THAI staff demand S44 graft probe
A group of Thai Airways International (THAI) employees have called on Prime Minister Prayut Chan-o-cha to exercise his power under Section 44 to probe the national carrier's procurement contracts to see if any were tainted by graft.
About 200 members of the so-called THAI Employees Fighting Corruption group gathered at the airline's operations building to demand the probe be formed by invoking Section 44 of the interim charter.
Nares Puengyam, the group's representative, said Section 44 would enable the premier to set up a special committee to investigate all procurement contracts secured by the airline for any irregularities.
Any such irregularities would constitute policy-oriented corruption, which must be dealt with, according to the group.
The move follows a scandal in which Rolls-Royce admitted to paying bribes to Thai agents or officials to sell engines to THAI between 1991 and 2005.
Mr Nares said the airline decided to lower the age of its fleet, forcing the carrier to acquire up to 75 new aircraft valued at over 400 billion baht in two lots between 2011 and 2022.
The planned acquisition was incorporated into the company's restructuring masterplan back in 2009.
The acquisition plan meant that almost 50 planes would need to be replaced ahead of time.
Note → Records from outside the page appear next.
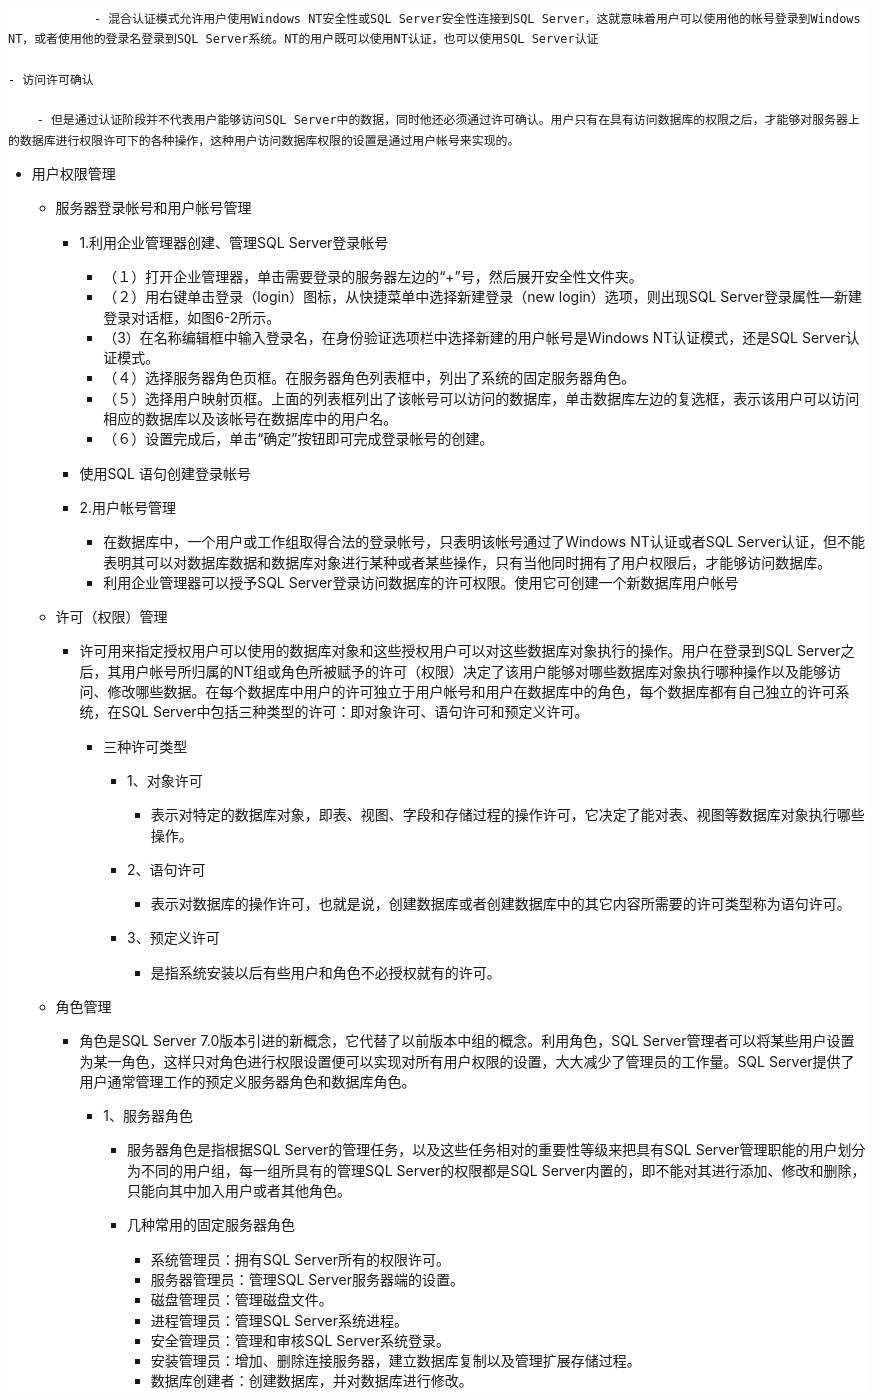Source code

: 				- 混合认证模式允许用户使用Windows NT安全性或SQL Server安全性连接到SQL Server，这就意味着用户可以使用他的帐号登录到Windows NT，或者使用他的登录名登录到SQL Server系统。NT的用户既可以使用NT认证，也可以使用SQL Server认证

	- 访问许可确认 

		- 但是通过认证阶段并不代表用户能够访问SQL Server中的数据，同时他还必须通过许可确认。用户只有在具有访问数据库的权限之后，才能够对服务器上的数据库进行权限许可下的各种操作，这种用户访问数据库权限的设置是通过用户帐号来实现的。

- 用户权限管理

	- 服务器登录帐号和用户帐号管理 

		- 1.利用企业管理器创建、管理SQL Server登录帐号

			- （１）打开企业管理器，单击需要登录的服务器左边的“+”号，然后展开安全性文件夹。 
			- （２）用右键单击登录（login）图标，从快捷菜单中选择新建登录（new login）选项，则出现SQL Server登录属性—新建登录对话框，如图6-2所示。
			- （3）在名称编辑框中输入登录名，在身份验证选项栏中选择新建的用户帐号是Windows NT认证模式，还是SQL Server认证模式。 
			- （４）选择服务器角色页框。在服务器角色列表框中，列出了系统的固定服务器角色。 
			- （５）选择用户映射页框。上面的列表框列出了该帐号可以访问的数据库，单击数据库左边的复选框，表示该用户可以访问相应的数据库以及该帐号在数据库中的用户名。 
			- （６）设置完成后，单击“确定”按钮即可完成登录帐号的创建。 

		- 使用SQL 语句创建登录帐号
		- 2.用户帐号管理 

			- 在数据库中，一个用户或工作组取得合法的登录帐号，只表明该帐号通过了Windows NT认证或者SQL Server认证，但不能表明其可以对数据库数据和数据库对象进行某种或者某些操作，只有当他同时拥有了用户权限后，才能够访问数据库。 
			- 利用企业管理器可以授予SQL Server登录访问数据库的许可权限。使用它可创建一个新数据库用户帐号 

	- 许可（权限）管理 

		- 许可用来指定授权用户可以使用的数据库对象和这些授权用户可以对这些数据库对象执行的操作。用户在登录到SQL Server之后，其用户帐号所归属的NT组或角色所被赋予的许可（权限）决定了该用户能够对哪些数据库对象执行哪种操作以及能够访问、修改哪些数据。在每个数据库中用户的许可独立于用户帐号和用户在数据库中的角色，每个数据库都有自己独立的许可系统，在SQL Server中包括三种类型的许可：即对象许可、语句许可和预定义许可。 

			- 三种许可类型

				- 1、对象许可

					- 表示对特定的数据库对象，即表、视图、字段和存储过程的操作许可，它决定了能对表、视图等数据库对象执行哪些操作。

				- 2、语句许可

					- 表示对数据库的操作许可，也就是说，创建数据库或者创建数据库中的其它内容所需要的许可类型称为语句许可。

				- 3、预定义许可

					- 是指系统安装以后有些用户和角色不必授权就有的许可。 

	- 角色管理

		- 角色是SQL Server 7.0版本引进的新概念，它代替了以前版本中组的概念。利用角色，SQL Server管理者可以将某些用户设置为某一角色，这样只对角色进行权限设置便可以实现对所有用户权限的设置，大大减少了管理员的工作量。SQL Server提供了用户通常管理工作的预定义服务器角色和数据库角色。

			- 1、服务器角色

				- 服务器角色是指根据SQL Server的管理任务，以及这些任务相对的重要性等级来把具有SQL Server管理职能的用户划分为不同的用户组，每一组所具有的管理SQL Server的权限都是SQL Server内置的，即不能对其进行添加、修改和删除，只能向其中加入用户或者其他角色。 
				- 几种常用的固定服务器角色 

					- 系统管理员：拥有SQL Server所有的权限许可。
					- 服务器管理员：管理SQL Server服务器端的设置。
					- 磁盘管理员：管理磁盘文件。
					- 进程管理员：管理SQL Server系统进程。
					- 安全管理员：管理和审核SQL Server系统登录。
					- 安装管理员：增加、删除连接服务器，建立数据库复制以及管理扩展存储过程。
					- 数据库创建者：创建数据库，并对数据库进行修改。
THAI's fleet is comprised of both Airbus and Boeing aircraft.
Its Airbus planes have an average 20-year lifespan before they need to be replaced while Boeing's lifespan is 25 years.
Any incumbent executives of the company who sat on the restructuring master plan committee from 2009 and 2011 must resign to face up to their responsibility for what the group said was the airline's ongoing losses and accumulated debts.
At least one executive on the current board assumed a role in the master plan committee, according to the group.
Mr Nares added the group would discuss the issue with THAI's labour union and ask the government and anti-graft agencies to scrutinise the national carrier's balance sheet.
The group also plans to petition the Prime Minister's Office, the National Anti-Corruption Commission and the Office of the Auditor General to examine the company's finances to see if its accounts had been embellished.